= Josef Murr =

Philologist and botanist

Josef Murr (6 June 1864, Brixen – 4 January 1932, Innsbruck) was an Austrian classical philologist and botanist.

In 1887 he received his PhD from the University of Innsbruck, afterwards working as a high school instructor in several communities, that included Trient (1896–1906) and Feldkirch (1906–1919).
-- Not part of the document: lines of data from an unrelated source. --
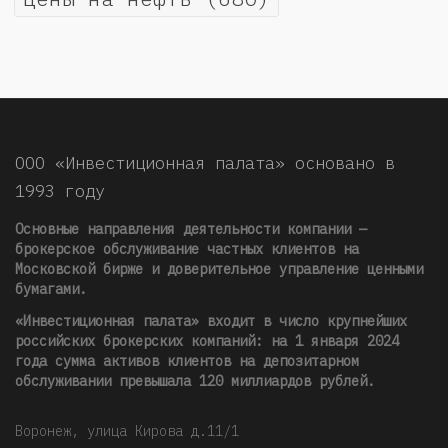
ООО «Инвестиционная палата» основано в
1993 году
Основные направления деятельности компании —
брокерское обслуживание частных клиентов на
Московской бирже и доверительное управление ценными
бумагами.
«Инвестиционная палата» входит в число крупнейших
российских брокерских компаний: на 1 января 2024
года сумма активов клиентов на депозитарном
обслуживании превышала 120 миллиардов рублей
.
Воронеж, улица Кирова д.11/1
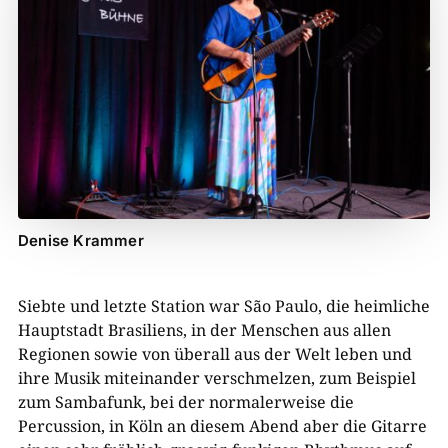
Denise Krammer
Siebte und letzte Station war São Paulo, die heimliche
Hauptstadt Brasiliens, in der Menschen aus allen
Regionen sowie von überall aus der Welt leben und
ihre Musik miteinander verschmelzen, zum Beispiel
zum Sambafunk, bei der normalerweise die
Percussion, in Köln an diesem Abend aber die Gitarre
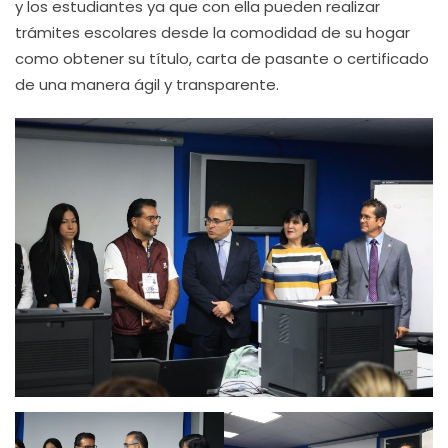
y los estudiantes ya que con ella pueden realizar
trámites escolares desde la comodidad de su hogar
como obtener su título, carta de pasante o certificado
de una manera ágil y transparente.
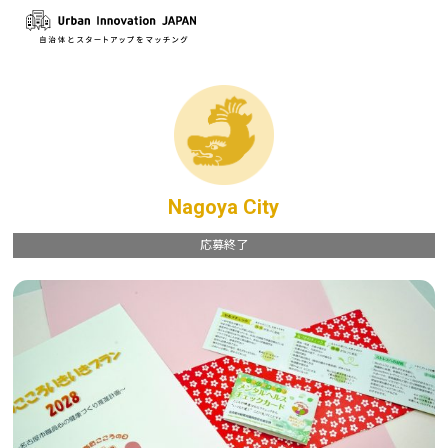
Nagoya City
応募終了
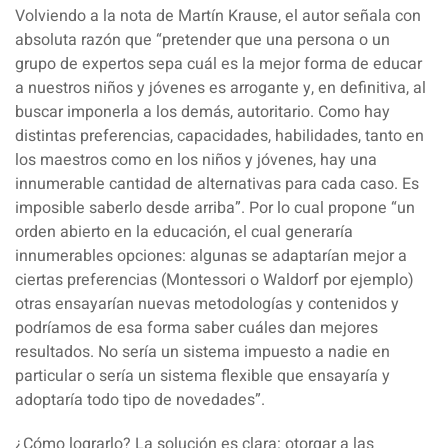
Volviendo a la nota de Martín Krause, el autor señala con
absoluta razón que “pretender que una persona o un
grupo de expertos sepa cuál es la mejor forma de educar
a nuestros niños y jóvenes es arrogante y, en definitiva, al
buscar imponerla a los demás, autoritario. Como hay
distintas preferencias, capacidades, habilidades, tanto en
los maestros como en los niños y jóvenes, hay una
innumerable cantidad de alternativas para cada caso. Es
imposible saberlo desde arriba”. Por lo cual propone “un
orden abierto en la educación, el cual generaría
innumerables opciones: algunas se adaptarían mejor a
ciertas preferencias (Montessori o Waldorf por ejemplo)
otras ensayarían nuevas metodologías y contenidos y
podríamos de esa forma saber cuáles dan mejores
resultados. No sería un sistema impuesto a nadie en
particular o sería un sistema flexible que ensayaría y
adoptaría todo tipo de novedades”.
¿Cómo lograrlo? La solución es clara:
otorgar a las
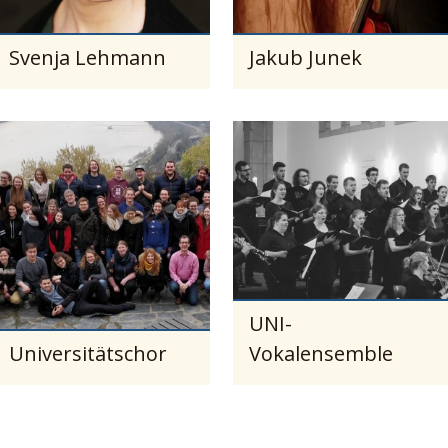
Svenja Lehmann
Jakub Junek
UNI-
Universitätschor
Vokalensemble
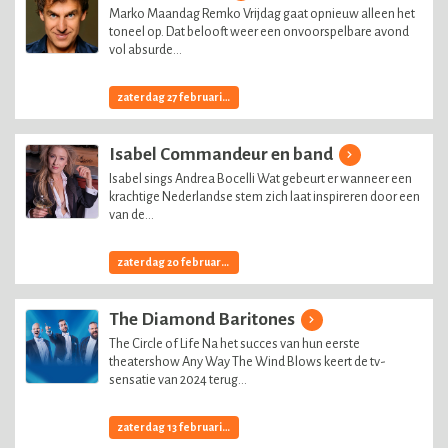
Marko Maandag Remko Vrijdag gaat opnieuw alleen het
toneel op. Dat belooft weer een onvoorspelbare avond
vol absurde...
zaterdag 27 februari, 2027
Isabel Commandeur en band
Isabel sings Andrea Bocelli Wat gebeurt er wanneer een
krachtige Nederlandse stem zich laat inspireren door een
van de...
zaterdag 20 februari, 2027
The Diamond Baritones
The Circle of Life Na het succes van hun eerste
theatershow Any Way The Wind Blows keert de tv-
sensatie van 2024 terug...
zaterdag 13 februari, 2027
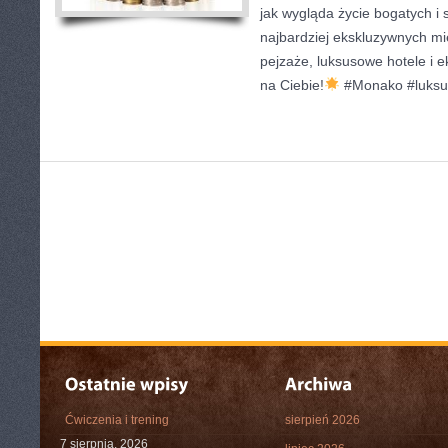
jak wygląda życie bogatych i
najbardziej ekskluzywnych mi
pejzaże, luksusowe hotele i 
na Ciebie!
#Monako #luksu
Ćwiczenia i trening
sierpień 2026
7 sierpnia, 2026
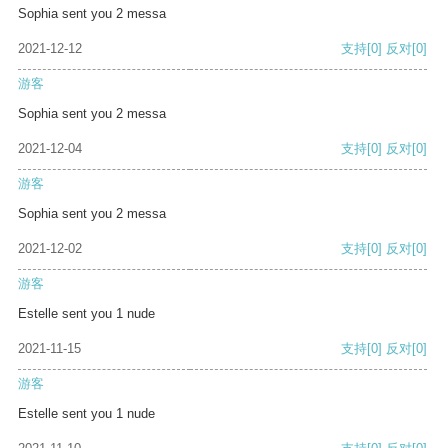
Sophia sent you 2 messa
2021-12-12
支持
[0]
反对
[0]
游客
Sophia sent you 2 messa
2021-12-04
支持
[0]
反对
[0]
游客
Sophia sent you 2 messa
2021-12-02
支持
[0]
反对
[0]
游客
Estelle sent you 1 nude
2021-11-15
支持
[0]
反对
[0]
游客
Estelle sent you 1 nude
As a botanist, he was a taxonomic authority of numerous plants within the genera Chenopodium and Hieracium.

== Selected works ==
- Die Pflanzenwelt in der griechischen Mythologie. 1890 – The plant world in Greek mythology.
- Altgriechische Weisheit : Blumenlese von Sinnsprüchen aus griechischen Dichtern, 1891 – Ancient Greek wisdom : anthology of aphorisms from Greek poets.
- Vokalismus und Gefühlsstimmung, in ihrem Zusammenhang an Homer und Vergil erläutert, 1908 – Vocalisms and emotions: being explained in the context of Homer and Virgil.
- Neue Übersicht über die Farn- und Blütenpflanzen von Vorarlberg und Liechtenstein, 1923 – New survey of ferns and flowering plants of Vorarlberg and Liechtenstein.